Best Isolation Device for Speakers?


Has anyone had a chance to directly compare different speaker isolation tweaks? I am wondering because of the recent thread on the Sistrum stand. I know that many of these things have been discussed in other posts, but there is not alot of direct comparison among them. I suspect that most of these are excellent, so if anyone has some information on their specific sonic impact, that would be helpful. I have a pair of Thiel 7.2s. Some of the ones I am considering:

Aurios Pro
Sistrum Speaker Stand
Mana Speaker Stand
Stillpoints
Audiopoints

Thanks,
Rob
rtn1

Showing 4 responses by zargon

This thread is of great interest to me currently. I have recently placed my 5As on a piece of MDF over the carpet on a large second floor listening room over the garage. I did this to help me move them around for purposes of testing. What I discovered is that the speakers had much more life in them on the MDF. The highs were much clearer and the vocals more magical. After listening for a couple of weeks, I put them back on the carpet in exactly the same position and the life was sucked back out.
I had previously believed that the speakers were best off coupled to the floor, and the 5As have cones which I assumed were coupling devices. Now I realize that for reasons I can't explain, the image is much better with a degree of isolation.
Let me also say that the cones may not have penetrated the thick carpet and pad very successfully.
Can anyone help here? Should I be considering a better isolation platform under the speakers? Or should I be cutting through the carpet to let the cones get to the subfloor? Can an of the Systrum technology help? I looked at their stands and I don't think they can mate to the botton of the 5A with its sub opening and grill.
Thanks for any help.
I am most interested in what is going on here. When the speakers are spiked onto the floor, this should create the best path for resonant energy to depart (good), and this should increase the energy input into the floor which drives the natural floor resonance (bad). Putting the speakers on MDF over the carpet should reduce both the good and bad effects above. This is the dilemma.
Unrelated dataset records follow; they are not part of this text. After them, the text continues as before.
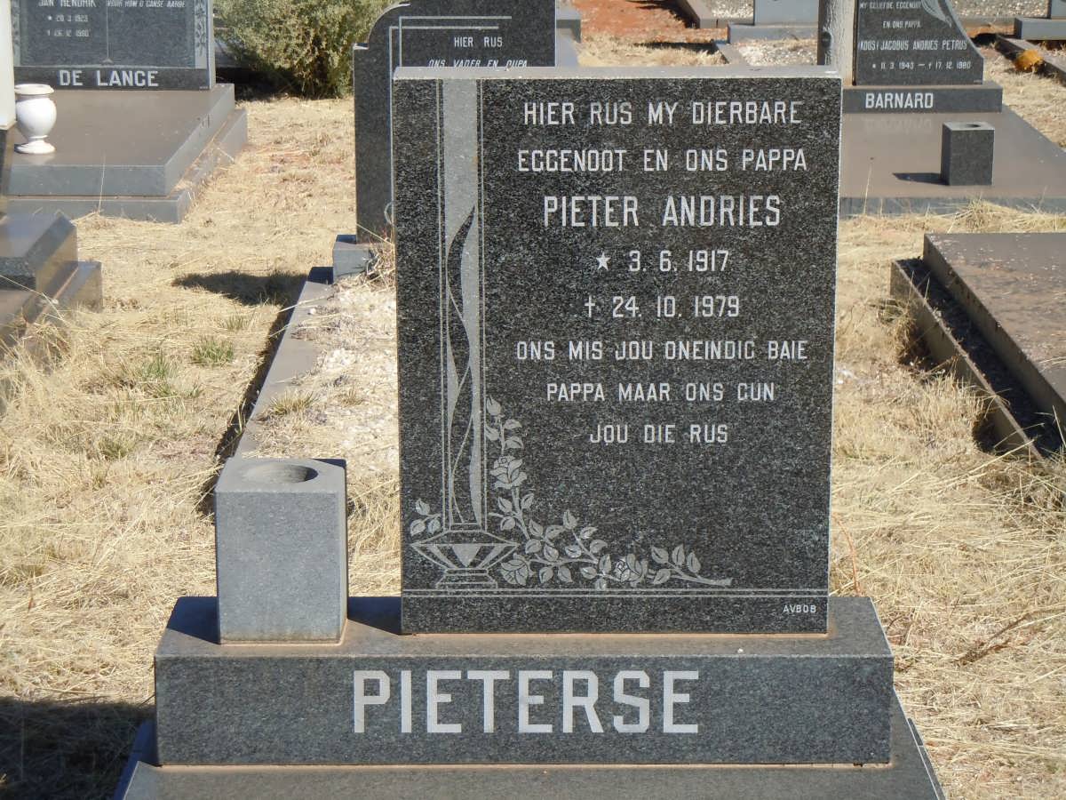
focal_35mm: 89
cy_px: 400
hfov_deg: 22.0
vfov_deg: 16.6
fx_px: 2741
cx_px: 533
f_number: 8.8
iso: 200
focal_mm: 16
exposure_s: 1/320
I can notice this dramatic improvement when listening to a female vocal with delicate symbols and piano in the background. So there are no heavy bass notes that might be shaking the speakers or the floor. Also, for what it is worth, I can easily feel the floor resonate around 30HZ when conducting SPL measurements. However, the I have adjusted the subs in the 5As and have a smooth response from 20 to 160 HZ within +or- 3DB.

Yesterday I bought some heavy cutting boards to try under the speakers in place of the MDF. I am just trying to confirm what I am hearing with another material. I would like to try the Systrum platforms, but it would seem to raise the speakers up too high for proper listening. With regard to hanging the speakers on wires, these 5As weigh 185 lbs. each!

I spoke to Richard Vandersteen at CES about this and he doesn't like putting the speakers on MDF because he felt they would not be stable enough (movement front to back that would distort the image). His answer was to strengthen the floor from underneath.

I'm still trying to figure out where to go next. Thanks for your ideas.
My listening room is in a formal living room with cathedral ceilings and a very strong WAF. I am just lucky to have it there at all! The decorator once came in and asked if I could push the speakers back into the corners. That got a lot of support from the other half. I am afraid hanging is out of the question or it would be my hanging!
Barry, thanks for such a good description of the USE in audio systems! So given this, can isolation platforms (designed to convert vibration into heat) that are most frequently applied to components and amps be applied to speakers? What are the pros and cons?